The new page tracks how much vaccine comes into a state and how those shipments are shared across the different kinds of providers. Those providers range from chain pharmacies, such as Walgreen’s or CVS, to Georgia public health clinics that ultimately report to the state Department of Public Health.
The page also tracks how much vaccine is administered in a state.
Those two streams of information — shipments into a state and vaccinations performed in a state — set up a math problem you may remember from grade school. But it’s in this calculation where the Georgia DPH and the CDC part ways.
It’s all about a division problem. Visualize it like a fraction.
First, take the total number of vaccine doses administered in Georgia. That's the top number, the numerator.
Then, take the total number of doses shipped to Georgia. That's the bottom number, the denominator.
Now divide the numerator by the denominator, take the extra step of multiplying the result by 100 and you have the percentage of Georgia’s vaccine supply that has successfully found a person’s arm.
The problem, first sussed out by Georgia COVID-19 watcher and science communicator Amber Schmidtke, is that the DPH and the CDC don’t agree on what the denominator is in that math problem.
As of Friday, the CDC said Georgia has received over half a million more doses than what DPH accounts for on its vaccine dashboard. To compound the problem, the state says it has administered over half a million more doses than the CDC has in its accounting.
The result is an over 1 million dose discrepancy. Depending on if you believe DPH, Georgia has either dosed out 80% of what has been shipped to it or, if you believe the CDC, 68%.
So why this gap?
For the denominator, Schmidtke said the DPH is apparently not counting the doses shipped by the federal government to pharmacies and maybe not even those shipped to the mass vaccination sites run by Georgia Emergency Management Agency (GEMA) when it calculates the percentage of shipped vaccine that has been administered.
Schmidtke said that may just be because the federal government isn’t keeping the state on top of what it is sending to non-state providers in the state.
“They can only track what they know of,” Schmidtke said of the DPH. “So if they're only aware of the doses that have been delivered to DPH, then that is the only denominator they have.”
As for the numerator: The reason why the two agencies' numbers are so different for what has been administered in the state is less clear.
Regardless, Schmidtke said that given the federal government is the source for all vaccines, and given the data discrepancy, DPH is likely not the best source of information for data around Georgia’s vaccine effort.

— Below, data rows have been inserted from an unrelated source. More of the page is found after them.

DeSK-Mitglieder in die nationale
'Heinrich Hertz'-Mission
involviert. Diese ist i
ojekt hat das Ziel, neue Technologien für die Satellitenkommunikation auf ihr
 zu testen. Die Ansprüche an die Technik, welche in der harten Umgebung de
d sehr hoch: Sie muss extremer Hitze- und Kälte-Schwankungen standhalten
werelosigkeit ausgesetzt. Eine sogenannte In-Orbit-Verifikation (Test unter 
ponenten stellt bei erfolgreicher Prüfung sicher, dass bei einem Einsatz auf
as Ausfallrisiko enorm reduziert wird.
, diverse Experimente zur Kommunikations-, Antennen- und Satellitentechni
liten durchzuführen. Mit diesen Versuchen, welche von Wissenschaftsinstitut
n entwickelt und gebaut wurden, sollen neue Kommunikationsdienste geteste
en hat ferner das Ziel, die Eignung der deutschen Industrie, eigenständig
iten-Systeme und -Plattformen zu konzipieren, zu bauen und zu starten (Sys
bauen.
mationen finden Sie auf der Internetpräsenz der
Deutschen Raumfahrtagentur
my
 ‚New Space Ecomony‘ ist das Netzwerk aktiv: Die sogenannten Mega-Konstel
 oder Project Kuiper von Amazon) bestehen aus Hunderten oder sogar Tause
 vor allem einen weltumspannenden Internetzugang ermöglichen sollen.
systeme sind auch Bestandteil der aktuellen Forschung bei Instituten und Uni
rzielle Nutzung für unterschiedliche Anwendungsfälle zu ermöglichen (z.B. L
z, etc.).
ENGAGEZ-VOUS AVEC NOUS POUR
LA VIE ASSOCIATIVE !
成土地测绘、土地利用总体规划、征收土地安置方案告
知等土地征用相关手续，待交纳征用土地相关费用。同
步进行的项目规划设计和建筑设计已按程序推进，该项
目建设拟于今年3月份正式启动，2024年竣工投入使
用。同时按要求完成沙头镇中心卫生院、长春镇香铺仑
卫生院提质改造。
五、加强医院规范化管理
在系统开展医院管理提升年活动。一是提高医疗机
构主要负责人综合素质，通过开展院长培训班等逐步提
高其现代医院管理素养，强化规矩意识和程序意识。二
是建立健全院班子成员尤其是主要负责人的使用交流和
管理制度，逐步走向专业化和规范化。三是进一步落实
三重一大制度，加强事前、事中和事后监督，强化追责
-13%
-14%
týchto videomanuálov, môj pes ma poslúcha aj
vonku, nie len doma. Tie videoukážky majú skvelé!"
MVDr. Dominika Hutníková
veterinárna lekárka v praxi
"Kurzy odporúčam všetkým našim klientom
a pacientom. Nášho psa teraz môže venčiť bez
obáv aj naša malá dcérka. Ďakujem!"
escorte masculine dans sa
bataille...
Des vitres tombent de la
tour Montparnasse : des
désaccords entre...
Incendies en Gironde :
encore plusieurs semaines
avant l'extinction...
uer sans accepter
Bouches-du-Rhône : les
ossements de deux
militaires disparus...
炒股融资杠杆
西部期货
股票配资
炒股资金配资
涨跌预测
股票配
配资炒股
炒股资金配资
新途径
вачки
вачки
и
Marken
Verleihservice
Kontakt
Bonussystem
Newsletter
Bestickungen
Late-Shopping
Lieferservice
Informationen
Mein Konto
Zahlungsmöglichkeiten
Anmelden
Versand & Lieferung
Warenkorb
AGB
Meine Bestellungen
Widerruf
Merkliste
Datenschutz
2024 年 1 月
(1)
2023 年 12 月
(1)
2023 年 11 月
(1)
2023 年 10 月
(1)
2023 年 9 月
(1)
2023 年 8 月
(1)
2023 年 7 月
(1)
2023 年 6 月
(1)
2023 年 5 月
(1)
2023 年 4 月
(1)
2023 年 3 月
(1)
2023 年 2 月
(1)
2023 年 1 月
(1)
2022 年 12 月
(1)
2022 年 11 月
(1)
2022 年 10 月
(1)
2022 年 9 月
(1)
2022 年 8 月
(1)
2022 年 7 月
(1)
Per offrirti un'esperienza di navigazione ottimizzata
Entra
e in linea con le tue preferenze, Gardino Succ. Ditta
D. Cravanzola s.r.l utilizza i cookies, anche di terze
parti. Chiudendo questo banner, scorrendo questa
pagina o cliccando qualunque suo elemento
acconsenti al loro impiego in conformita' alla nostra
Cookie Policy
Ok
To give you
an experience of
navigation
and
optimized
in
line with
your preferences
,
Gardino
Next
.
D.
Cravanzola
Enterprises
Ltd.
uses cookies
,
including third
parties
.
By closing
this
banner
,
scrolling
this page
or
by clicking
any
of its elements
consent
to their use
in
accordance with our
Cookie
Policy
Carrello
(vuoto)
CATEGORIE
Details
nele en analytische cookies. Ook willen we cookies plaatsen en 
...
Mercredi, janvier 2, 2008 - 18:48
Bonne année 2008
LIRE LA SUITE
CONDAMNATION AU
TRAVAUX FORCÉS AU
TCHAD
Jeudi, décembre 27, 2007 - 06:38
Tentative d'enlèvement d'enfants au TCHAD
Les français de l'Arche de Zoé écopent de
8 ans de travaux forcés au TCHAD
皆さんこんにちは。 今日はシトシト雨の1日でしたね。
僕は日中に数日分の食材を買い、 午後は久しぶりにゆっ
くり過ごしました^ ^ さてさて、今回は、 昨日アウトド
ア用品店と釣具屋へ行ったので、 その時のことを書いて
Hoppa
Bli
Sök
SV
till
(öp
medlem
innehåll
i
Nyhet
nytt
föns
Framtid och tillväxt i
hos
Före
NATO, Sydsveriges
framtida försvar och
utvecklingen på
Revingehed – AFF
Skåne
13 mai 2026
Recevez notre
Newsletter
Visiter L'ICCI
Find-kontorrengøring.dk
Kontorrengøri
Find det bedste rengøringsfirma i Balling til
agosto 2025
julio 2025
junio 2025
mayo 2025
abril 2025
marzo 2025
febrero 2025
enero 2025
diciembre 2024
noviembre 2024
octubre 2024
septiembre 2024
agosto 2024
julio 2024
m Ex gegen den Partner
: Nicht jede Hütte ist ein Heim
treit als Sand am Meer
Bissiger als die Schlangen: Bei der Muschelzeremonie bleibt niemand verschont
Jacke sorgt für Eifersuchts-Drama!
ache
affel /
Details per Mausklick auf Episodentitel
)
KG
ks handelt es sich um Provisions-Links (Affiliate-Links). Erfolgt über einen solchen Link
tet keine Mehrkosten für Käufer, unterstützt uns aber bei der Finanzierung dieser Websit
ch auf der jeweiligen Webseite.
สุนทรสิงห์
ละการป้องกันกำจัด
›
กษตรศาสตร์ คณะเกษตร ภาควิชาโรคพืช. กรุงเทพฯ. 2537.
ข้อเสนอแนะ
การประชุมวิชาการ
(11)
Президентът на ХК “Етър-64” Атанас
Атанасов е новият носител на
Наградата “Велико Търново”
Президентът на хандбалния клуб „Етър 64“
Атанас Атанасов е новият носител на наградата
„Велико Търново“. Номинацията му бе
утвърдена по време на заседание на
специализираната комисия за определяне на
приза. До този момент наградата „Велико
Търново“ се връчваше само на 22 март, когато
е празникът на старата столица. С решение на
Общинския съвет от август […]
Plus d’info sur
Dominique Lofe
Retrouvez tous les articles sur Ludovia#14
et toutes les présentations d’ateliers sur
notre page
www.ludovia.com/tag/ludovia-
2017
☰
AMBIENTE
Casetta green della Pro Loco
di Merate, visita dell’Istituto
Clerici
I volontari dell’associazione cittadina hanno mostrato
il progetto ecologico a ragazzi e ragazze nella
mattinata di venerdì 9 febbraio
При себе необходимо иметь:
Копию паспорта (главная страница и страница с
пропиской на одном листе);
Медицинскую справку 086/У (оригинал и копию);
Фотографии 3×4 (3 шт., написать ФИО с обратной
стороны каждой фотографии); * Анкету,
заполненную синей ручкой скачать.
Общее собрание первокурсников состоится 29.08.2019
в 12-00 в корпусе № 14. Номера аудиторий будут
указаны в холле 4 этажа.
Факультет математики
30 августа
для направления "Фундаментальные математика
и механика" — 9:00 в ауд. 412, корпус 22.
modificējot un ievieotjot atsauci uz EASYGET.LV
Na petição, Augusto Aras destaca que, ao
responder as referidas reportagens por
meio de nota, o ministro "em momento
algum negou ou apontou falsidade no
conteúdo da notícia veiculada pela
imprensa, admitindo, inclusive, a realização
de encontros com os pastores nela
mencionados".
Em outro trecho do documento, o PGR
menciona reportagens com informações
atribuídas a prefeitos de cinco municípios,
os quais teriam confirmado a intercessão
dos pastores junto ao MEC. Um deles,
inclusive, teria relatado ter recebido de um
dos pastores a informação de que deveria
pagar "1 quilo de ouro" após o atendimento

“I don't think that DPH is in a position — or the state in general is in a position — to grade their own performance,” Schmidtke said. “They don't get to sort of make up a new math. It's not right to look at all doses administered from all providers compared to just the doses that the state controls.”
Georgia DPH was asked about why its calculation differs from the calculation by the CDC for this story. The agency has not yet responded.